THE TASKS:
(a) In the passage on the spice blend, why does the brass plate soon look like an artist's palette? Answer in one to three sentences.
(b) Write out the part of the passage on the spice blend from "Each time he" to "two days ago." word for word.

-- start of PROVIDED PASSAGE --

Abdul dips his fingers into a bin of juniper berries, then whirls to the cassia bark and the cardamom.

Each time he adds another generous pinch of spice to a round brass plate. Soon it looks like an artist’s palette with electric splotches of red, yellow and green among earthier shades of brown and grey.

He’s assembling the ingredients for m’rozia, a nostril-clearing mix of 16 aromatic spices. When finely ground, m’rozia mutates into one of those mysterious, je ne sais quoi ingredients, an alchemical blend that Khadija used to boost the flavor of the savory fish tagine she made at Sidi Kaouki not two days ago.

Perhaps, as Peggy suggests, it’s Essouira’s version of ras el hanout, the famed Moroccan spice blend that translates as “top of the shop.” Every spice merchant has his own private recipe; Abdul’s includes 45 ingredients, some of which can’t be found in America.

-- end of PROVIDED PASSAGE --
-- start of GIVEN INFORMATION --

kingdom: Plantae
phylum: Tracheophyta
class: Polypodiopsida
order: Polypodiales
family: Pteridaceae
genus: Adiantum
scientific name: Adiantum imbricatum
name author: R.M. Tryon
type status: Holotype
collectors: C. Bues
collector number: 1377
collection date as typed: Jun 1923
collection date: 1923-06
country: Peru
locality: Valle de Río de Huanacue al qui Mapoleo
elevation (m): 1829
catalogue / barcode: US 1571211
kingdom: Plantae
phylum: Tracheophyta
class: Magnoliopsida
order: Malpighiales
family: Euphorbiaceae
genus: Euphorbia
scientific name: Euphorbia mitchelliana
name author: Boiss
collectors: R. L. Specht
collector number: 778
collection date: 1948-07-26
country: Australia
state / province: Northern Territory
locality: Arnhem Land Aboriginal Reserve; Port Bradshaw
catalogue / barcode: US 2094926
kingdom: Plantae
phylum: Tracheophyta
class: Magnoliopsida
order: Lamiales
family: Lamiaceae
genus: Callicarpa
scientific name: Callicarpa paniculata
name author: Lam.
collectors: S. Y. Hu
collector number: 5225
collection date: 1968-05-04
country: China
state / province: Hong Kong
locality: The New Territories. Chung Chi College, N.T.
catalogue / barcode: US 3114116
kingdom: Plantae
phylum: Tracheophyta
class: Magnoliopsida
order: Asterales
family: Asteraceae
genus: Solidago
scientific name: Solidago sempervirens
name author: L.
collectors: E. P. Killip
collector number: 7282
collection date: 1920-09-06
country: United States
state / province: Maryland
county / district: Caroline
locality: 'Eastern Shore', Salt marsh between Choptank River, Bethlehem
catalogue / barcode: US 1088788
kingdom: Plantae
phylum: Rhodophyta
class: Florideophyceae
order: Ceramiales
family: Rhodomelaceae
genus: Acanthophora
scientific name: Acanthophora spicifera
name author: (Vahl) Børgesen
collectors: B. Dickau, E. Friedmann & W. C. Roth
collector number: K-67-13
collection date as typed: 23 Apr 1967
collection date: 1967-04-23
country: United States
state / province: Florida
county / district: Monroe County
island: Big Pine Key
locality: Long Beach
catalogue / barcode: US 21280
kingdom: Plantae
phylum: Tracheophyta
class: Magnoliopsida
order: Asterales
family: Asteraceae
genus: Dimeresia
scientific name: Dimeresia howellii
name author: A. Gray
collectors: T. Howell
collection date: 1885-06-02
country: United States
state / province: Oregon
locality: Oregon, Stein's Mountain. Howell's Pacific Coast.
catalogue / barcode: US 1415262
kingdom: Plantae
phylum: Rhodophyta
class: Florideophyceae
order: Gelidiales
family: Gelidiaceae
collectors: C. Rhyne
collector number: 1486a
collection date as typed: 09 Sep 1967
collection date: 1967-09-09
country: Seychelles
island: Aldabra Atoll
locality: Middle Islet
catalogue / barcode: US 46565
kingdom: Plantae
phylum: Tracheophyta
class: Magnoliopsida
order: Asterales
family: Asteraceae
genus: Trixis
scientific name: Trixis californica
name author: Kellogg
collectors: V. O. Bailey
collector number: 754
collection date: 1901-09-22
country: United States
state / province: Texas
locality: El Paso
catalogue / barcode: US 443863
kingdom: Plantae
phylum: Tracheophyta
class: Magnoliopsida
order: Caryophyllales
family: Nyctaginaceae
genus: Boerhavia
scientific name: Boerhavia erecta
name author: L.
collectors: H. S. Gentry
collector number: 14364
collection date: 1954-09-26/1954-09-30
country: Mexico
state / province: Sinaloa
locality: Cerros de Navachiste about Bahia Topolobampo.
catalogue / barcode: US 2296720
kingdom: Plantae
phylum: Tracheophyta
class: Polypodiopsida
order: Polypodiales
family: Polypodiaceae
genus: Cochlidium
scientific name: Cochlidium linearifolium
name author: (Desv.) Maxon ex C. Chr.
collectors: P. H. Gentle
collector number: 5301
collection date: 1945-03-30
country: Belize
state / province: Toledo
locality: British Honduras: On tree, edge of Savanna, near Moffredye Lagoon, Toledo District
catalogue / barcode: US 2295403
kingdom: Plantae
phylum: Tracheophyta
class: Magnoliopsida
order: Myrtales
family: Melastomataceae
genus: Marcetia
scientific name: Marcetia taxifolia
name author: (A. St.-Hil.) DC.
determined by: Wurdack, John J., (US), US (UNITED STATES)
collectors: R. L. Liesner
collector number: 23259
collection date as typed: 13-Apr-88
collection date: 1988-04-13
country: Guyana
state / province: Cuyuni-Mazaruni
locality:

-- end of GIVEN INFORMATION --

ANSWERS PER TASK:
(a) Abdul keeps adding generous pinches of different spices to the round brass plate. The result is bright splotches of red, yellow and green mixed among earthier browns and grays, like paint on a palette.

(b)
Each time he adds another generous pinch of spice to a round brass plate. Soon it looks like an artist’s palette with electric splotches of red, yellow and green among earthier shades of brown and grey.

He’s assembling the ingredients for m’rozia, a nostril-clearing mix of 16 aromatic spices. When finely ground, m’rozia mutates into one of those mysterious, je ne sais quoi ingredients, an alchemical blend that Khadija used to boost the flavor of the savory fish tagine she made at Sidi Kaouki not two days ago.